How do I know if my plot is satisfying?
The most effective way to check if your plot is satisfying to get feedback from readers, but here are some things to look for in your planning phase:
1. Genre awareness - What’s satisfying to your audience is very different in a romance novel vs. a thriller vs. an epic fantasy vs. a litfic novel. Know your genre well and have an awareness of what your audience finds satisfying.
2. Change and growth - Stories are made of change, so your story should be ever changing, ever moving, and most importantly, this should cause visible character change. Without character change, your plot doesn’t show itself to be important since it’s not causing a lasting effect on the character. But you should also consider plot movement, where things are visibly changing on the plot level.
3. Set-up and payoff - This essentially means that elements introduced into your story (probably at the beginning), are important later on (probably at the end), and ideally in a logical but unexpected way.

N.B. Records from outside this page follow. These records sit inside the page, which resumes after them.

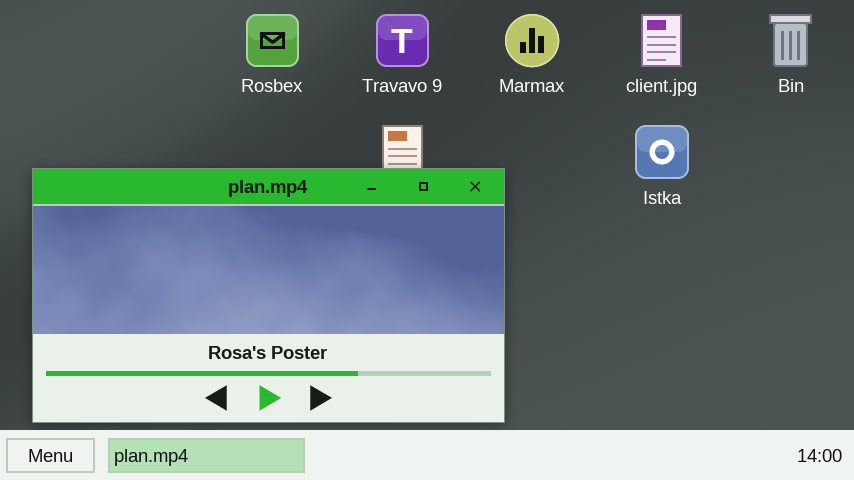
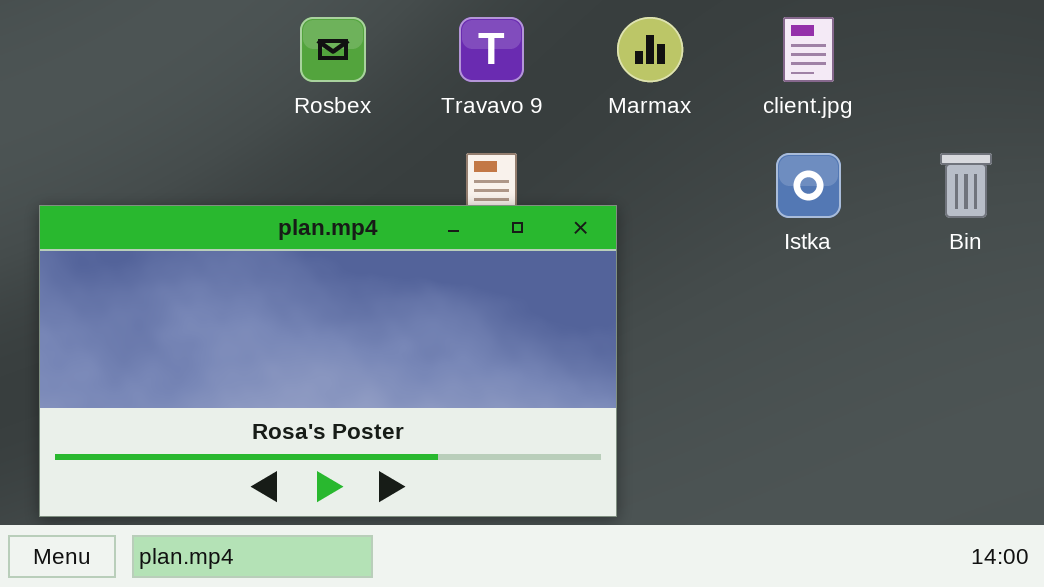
Bin: [769,14,812,67] -> [940,153,992,218], moved

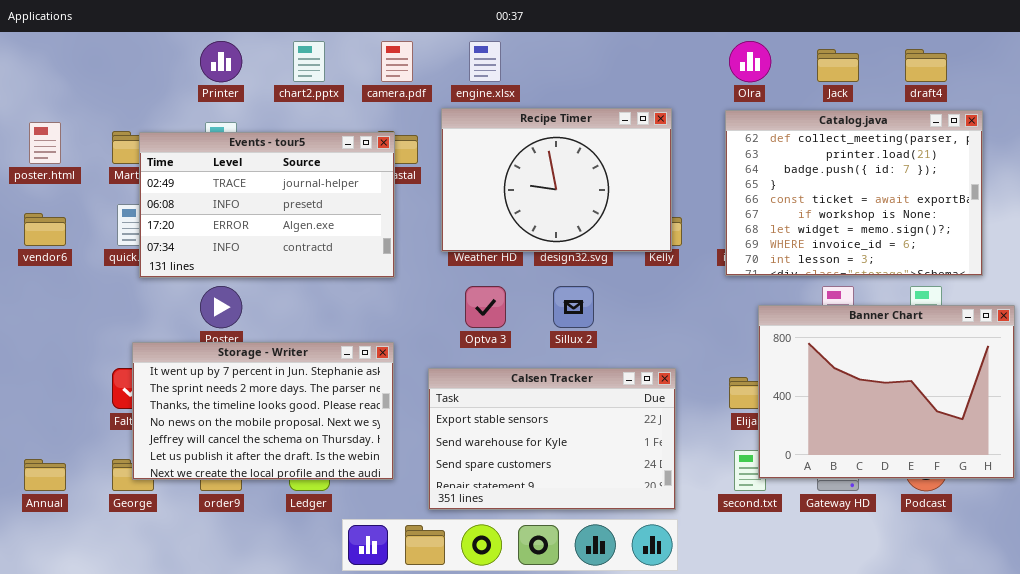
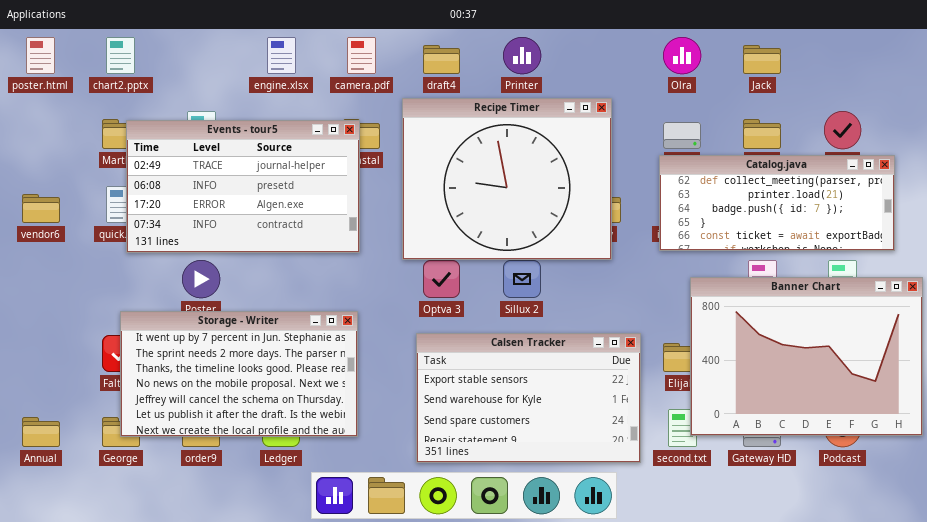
Printer: [200,41,242,82] -> [503,37,541,74], moved
chart2.pptx: [293,41,325,82] -> [106,37,135,74], moved
engine.xlsx: [469,41,501,82] -> [267,37,296,74], moved
draft4: [905,49,947,82] -> [423,45,460,74], moved
Recipe Timer: [441,108,672,252] -> [402,98,612,260], resized
Catalog.java: [725,110,983,276] -> [659,155,895,251], resized
poster.html: [29,122,61,164] -> [26,37,55,74], moved
Calsen Tracker: [428,368,676,510] -> [416,333,641,463], moved

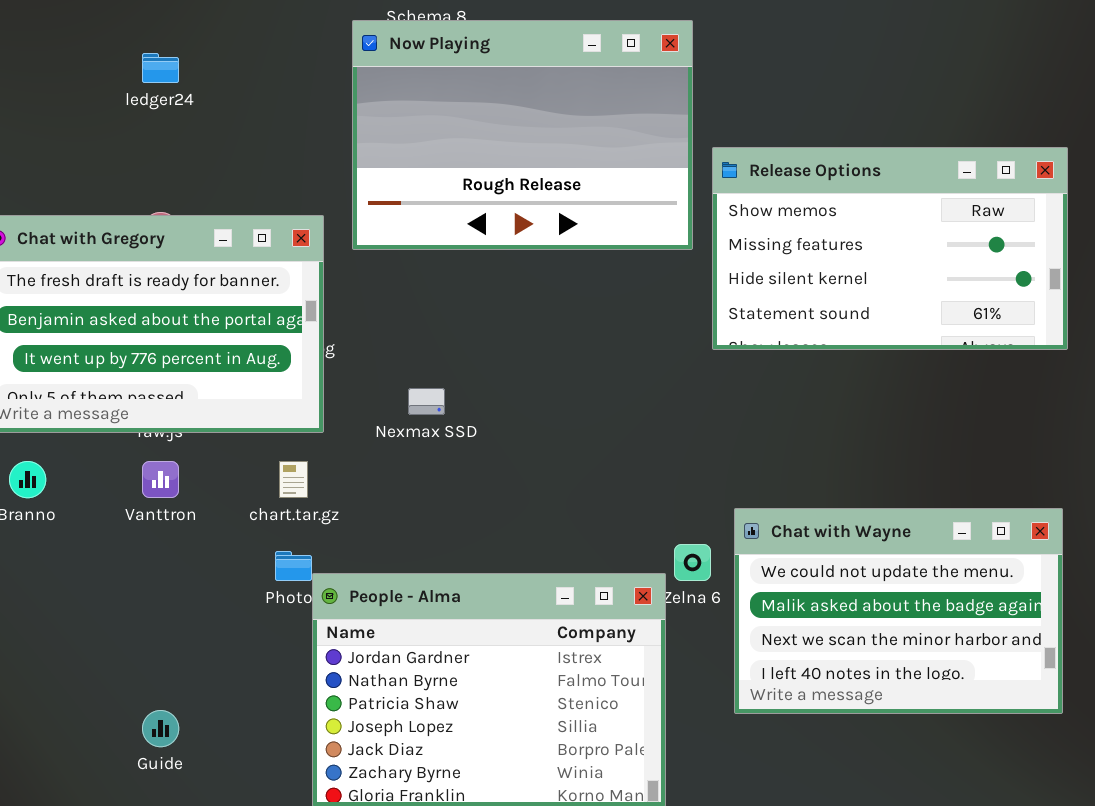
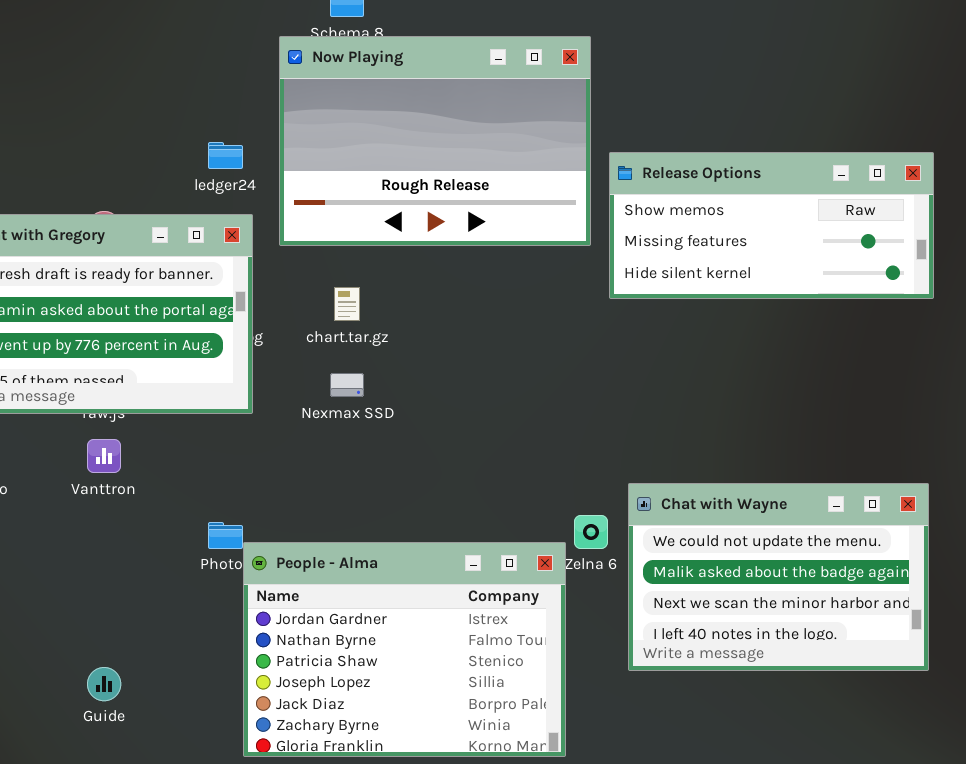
ledger24: [142,53,179,83] -> [208,142,243,169], moved
Release Options: [712,147,1068,350] -> [609,152,934,299], resized
chart.tar.gz: [279,461,308,498] -> [334,287,360,321], moved

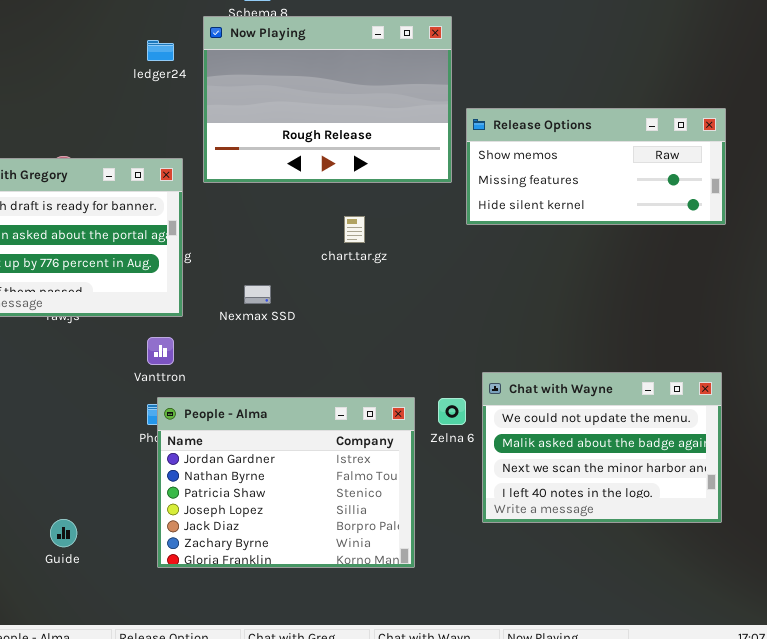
ledger24: [208,142,243,169] -> [147,40,174,61], moved
chart.tar.gz: [334,287,360,321] -> [344,216,365,243], moved
Vanttron: [87,439,121,473] -> [147,337,174,365], moved
People - Alma: [243,542,566,757] -> [157,397,415,568], moved

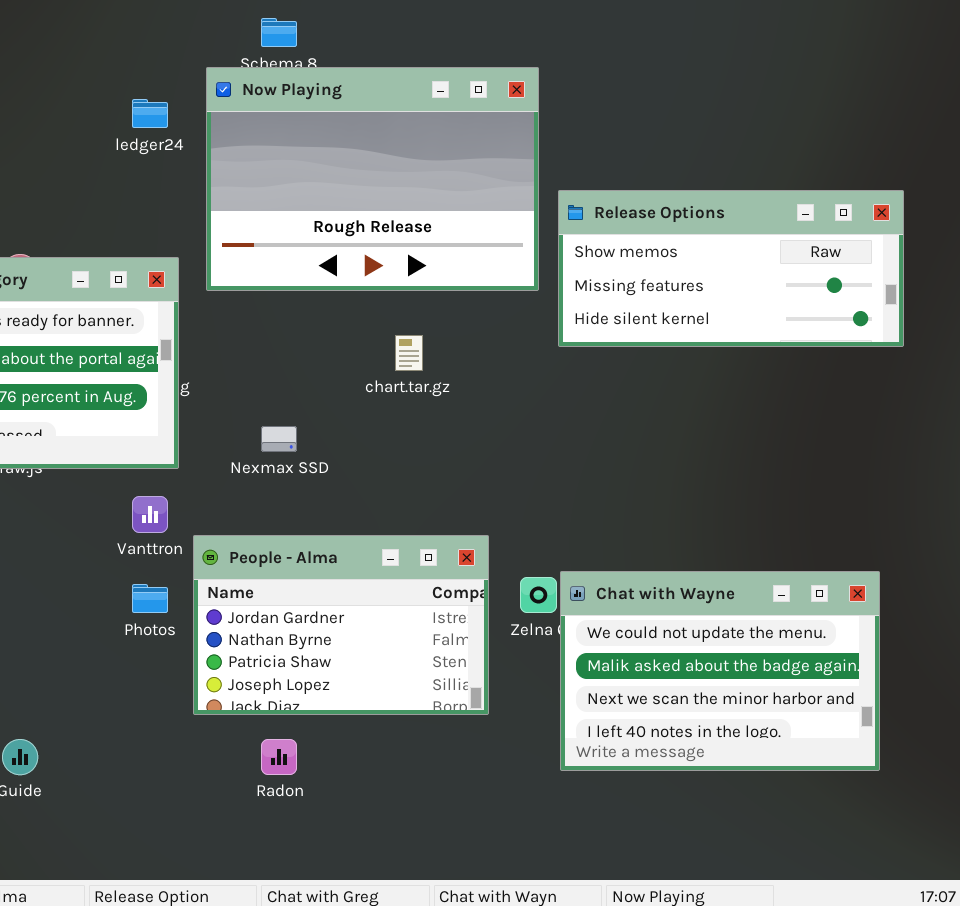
Chat with Wayne: [482,372,722,523] -> [560,571,880,771], moved
People - Alma: [157,397,415,568] -> [193,535,489,715], moved, resized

4. Unpredictability - This doesn’t necessarily mean you have to throw in a bunch of plot twists, but the plot should be one that is not easily anticipated. A strong plot is both logical, but unpredictable based on the opening and premise.
5. Causality - The strongest possible structure is one where you cannot remove or move a single scene without disrupting the entire story irreparably. Scenes should have a domino effect so that each causes the next.
6. Mystery and revelation - At the beginning, you probably have a set of questions that need to be answered. In a genre like mystery this is most obvious, you have a whodunnit. But in other genres you still have crucial questions the reader wants answered (that’s essentially what a plot is, a question), then there is revelation throughout and at the end. However, revelation needs to be paced properly so the story makes sense but suspense is maintained.
7. Suspense and snap - Suspense is related to mystery, but I would say is a more visceral stress related to the unknown outcome rather than a lack of wanted information. Snap, which is not a common literary term and one I just invented because it seems right, would be the culmination of suspense in a key, energetic moment.
8. Emotional balance and cohesion - This relates to what I talked about in this post about hope and despair having a push and pull effect. The key is finding a balance between emotional variety (so, not too much hope or there’s no tension, not too much despair or there’s no possibility for change), while still having a cohesive plot where all the threads feed into each other.
9. Unrest and resolution - You can think of your entire plot as being a period of unrest for the characters, and the resolution being a period of rest. Whether this is positive or negative for the character, the arrival of rest means that the story is over and the character’s life will probably de-energize from the plot from here on out, and the question of the plot has been answered to a point where the character can’t really change it anymore by any significant margin. This could be a good or bad thing, but things have settled. Without that rest (or promise that rest is very near and inevitable) at the end, whether it’s positive or negative, the story doesn’t feel over.